TEXTAUSZUG.

------------------------------

Bei der Größe mag ich kaum glauben das es eine Karausche war.
Meinst Du nicht das es eher ein Giebel gewesen sein könnte ?
:m


Sollten es Karauschen gewesen sein, her mit einem Bild.
(Hab so etwas noch nie gesehen, wohl so selten wie ein 30kg Hecht)

Wenn es Giebel waren, passen sie immer noch gut zu der Karauschen Bildern der Fisch-Hitparade.http://www.fisch-hitparade.de/fischhitparade/all/24-karausche.html
Auf Platz 14, das ist eine Karausche.

Darum geht es mir eben, Karauschen werden meist falsch bestimmt.
Auch bei uns werden viele gefangen, nur sind es eben keine.
In der Folge merkt auch kaum einer, das die Art möglichweise verschwindet.
Das ist zwar einerseits wichtig, aber für Angler und Gewässer möglichweise nicht.
Der perfekte Ersatz ist ja vorhanden.


----------



## schumi9 (9. Mai 2013)

*AW: Was ist mit den Karauschen los ?*

Tja Bernd,

ich beiß mich immer öfter in den Allerwertesten, weil ich nicht alles per Foto festhalte...und wenn sinds die "falschen" Sachen die ich knipse.
Da ich hier in Sachsen-Anhalt ganz gut versorgt bin mit dem Erscheinungsbild und Spielarten der Giebel, war und bin ich mir immer noch sicher das es Karauschen waren. Leider ist mein Kumpel nicht mehr bei den Anglern, würde den sonst mal losschicken. Damals hatte ich mich zwar gefreut über die Größe gerade bei Karausche, war mir aber nicht bewußt das es geradezu Rekordfische waren. Nur sollten doch bei solchen Brummern durchaus auch Nachkommen zu finden sein...wobei hier in unseren Gewässern dann alles "vergiebelt".
Gruß vom schumi


----------



## Sneep (10. Mai 2013)

*AW: Was ist mit den Karauschen los ?*

Hallo,

eines der Probleme die die Karausche hat, ist der Umstand, dass sie mit anderen Cypriniden Hybriden bildet.
D.h. die Nachkommen sind immer weniger Karauschen.

Wenn man sich die Bilder in der Fisch Hitparade anschaut, erkennt man das.

Dort sind reinrassige Karauschen absolut in der Minderheit.

Gerade in den oberen Platzierungen findet man haufenweise Karpfenhybriden. Daneben gibt es hier alle möglichen Kombinationen zu bewundern, darunter Hybriden mit dem Goldfisch (z.T. vom Schleierschwanz), dem Giebel und dem Karpfen. Häufig sind auch reinrassige Giebel.

Reinrassige Karauschen sind in der Karauschen-Hitparade eine kleine Minderheit!

Bei vielen Fischen ist es nicht möglich die Art zu bestimmen da viele harte Merkmale abgedeckt sind.

------------------------------

DATENSÄTZE.
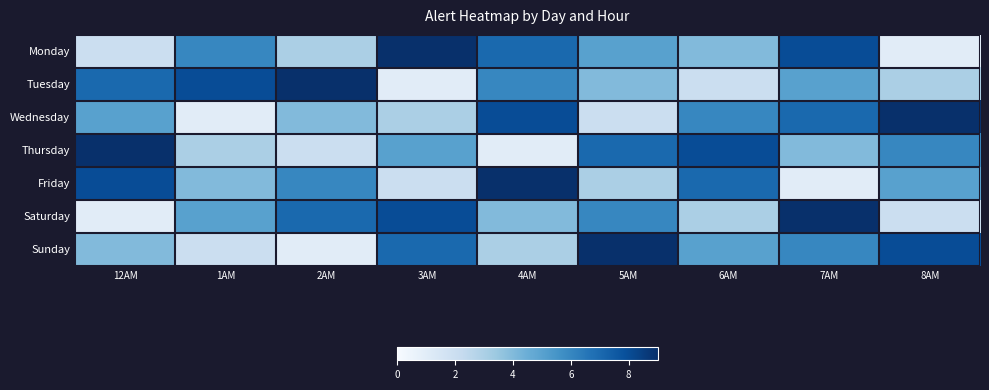

At how many categories does at least one series exceed 4?

9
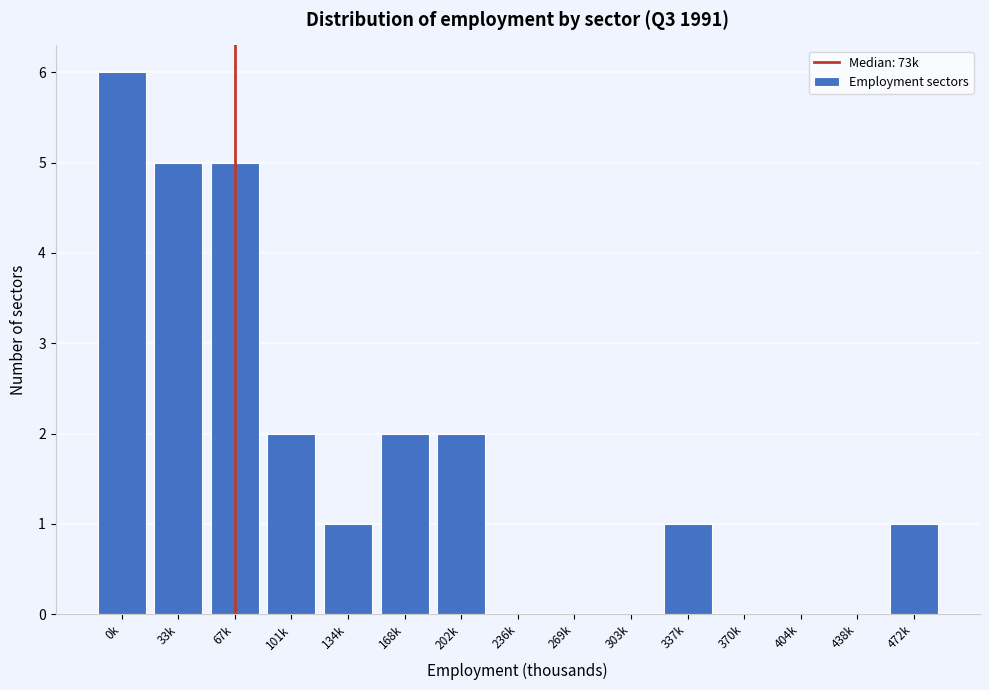

Reading left to right, what are all the values shown in this chart?

0k=6	33k=5	67k=5	101k=2	134k=1	168k=2	202k=2	236k=0	269k=0	303k=0	337k=1	370k=0	404k=0	438k=0	472k=1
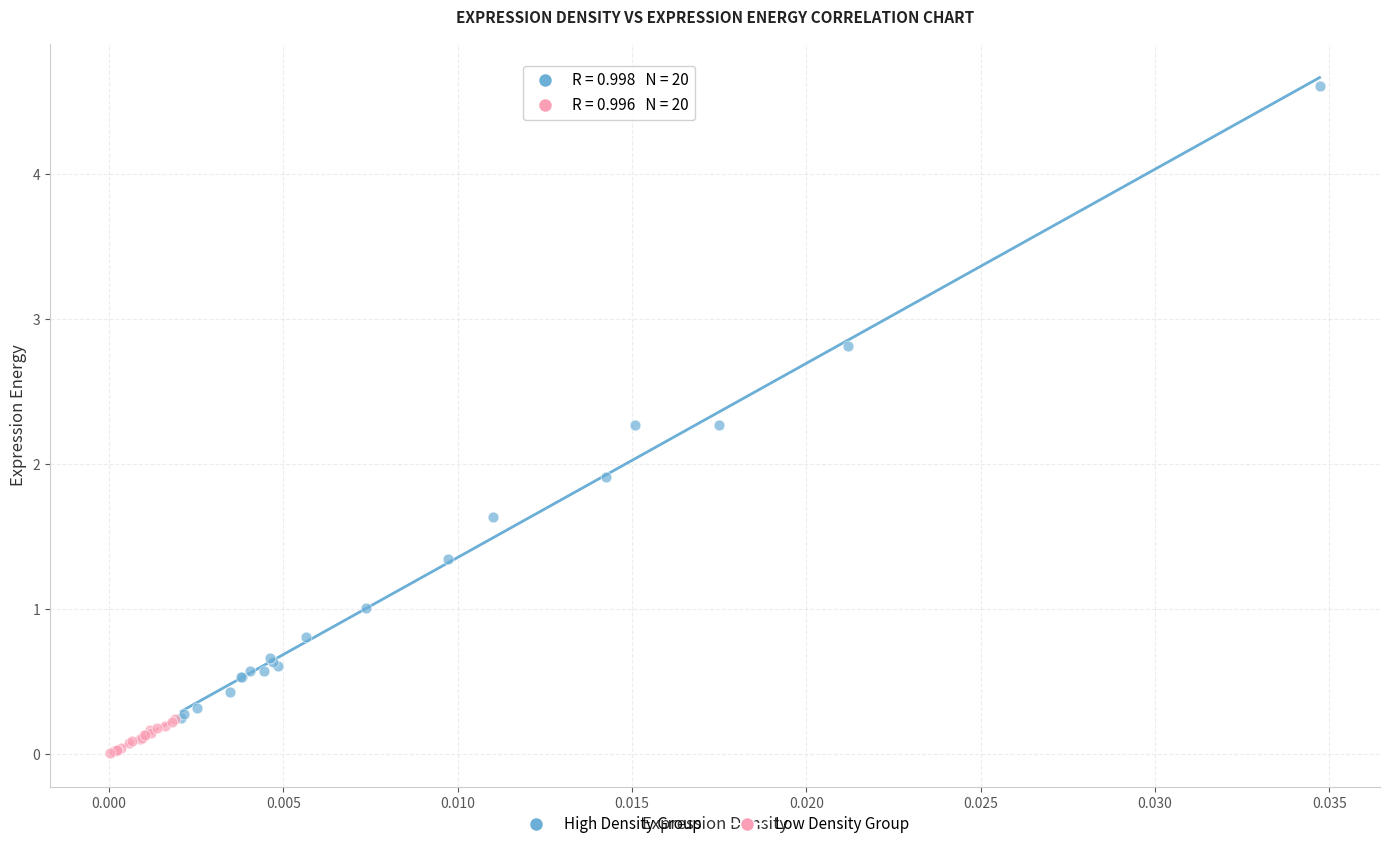

Which series contains the lowest Y value?

Low Density Group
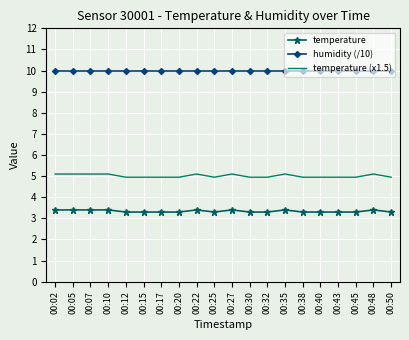

What is the highest value of the temperature (x1.5) series?

5.1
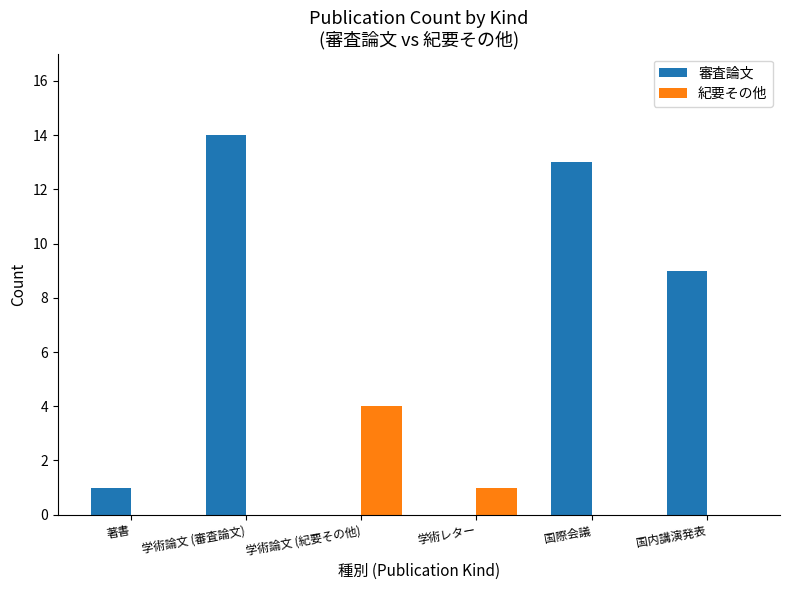

What is the spread (max minus min) of values at 国内講演発表?

9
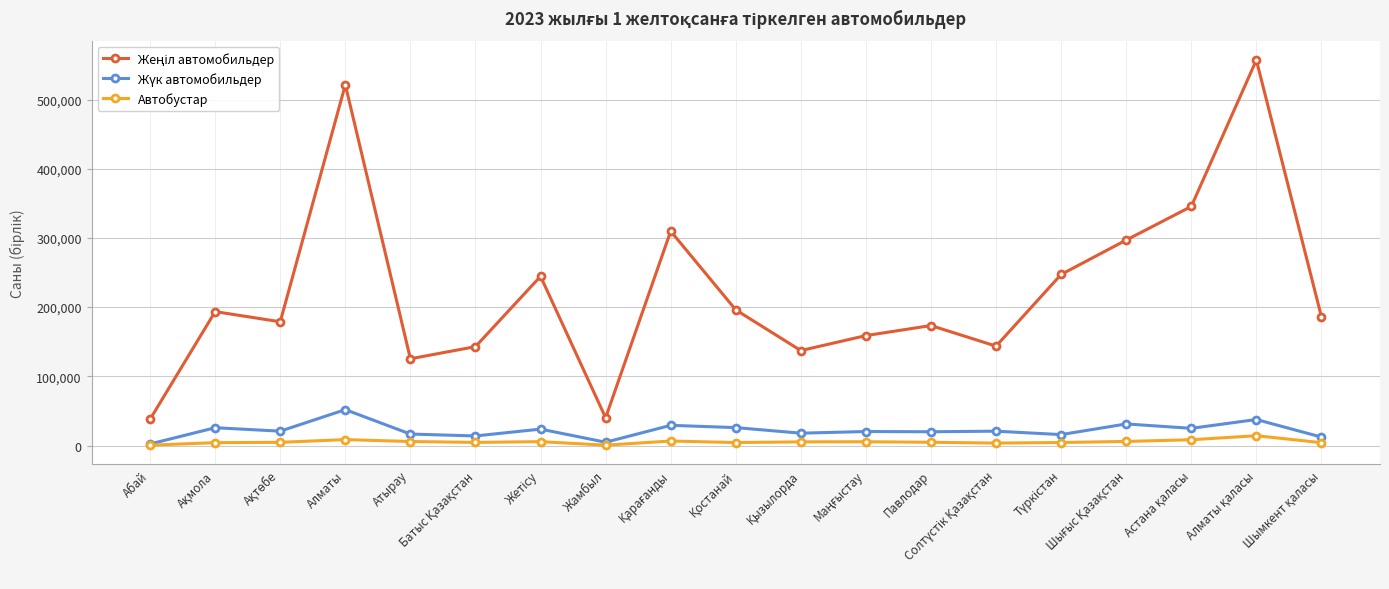

True or false: Автобустар has more than 0 interior local peaks.

True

------------------------------

AUFGABE.
Schreibe den Forenauszug über Karauschen im Anschluss an seinen letzten Satz weiter. Die Datensätze werden hier nicht gebraucht.

ANTWORT.
Gut sichtbar ist aber oft die Schwanzflosse. Bei Fisch Nummer 14 sieht man wie eine Karauschen-Schwanzflosse aussehen muss. 

Sie endet hinten fast gerade und ist nur ganz minimal eingekerbt. Das ist bei fast allen gezeigten "Karauschen" nicht der Fall. Somit sind das keine.

Häufig ist die Rückenflosse nicht ausgewölbt oder der verhärtete 1. Strahl der Rückenflosse ist sichtbar. Das sind auch keine.

Fische  mit überlangen Flossen sind verwilderte Goldfische oder deren Hybriden, sicher aber auch keine Karauschen.

Da bleibt nicht mehr viele übrig.

Die einzige 100% Karausche ist die Nummer 14.

SnEeP


----------



## tesselata (10. Mai 2013)

*AW: Was ist mit den Karauschen los ?*

Ich habe mir zum Vergleich mal die Giebel angesehn.
mannmannmann, da bleibt manchmal echt nur das Schuppenzählen...|bigeyes

O.T. am Rande: Da sind aber wiklich teilweise gruselige Photos dabei, als Beispiel nenne ich einmal die Karausche in der Badewanne#d


----------



## Karpfenchamp (10. Mai 2013)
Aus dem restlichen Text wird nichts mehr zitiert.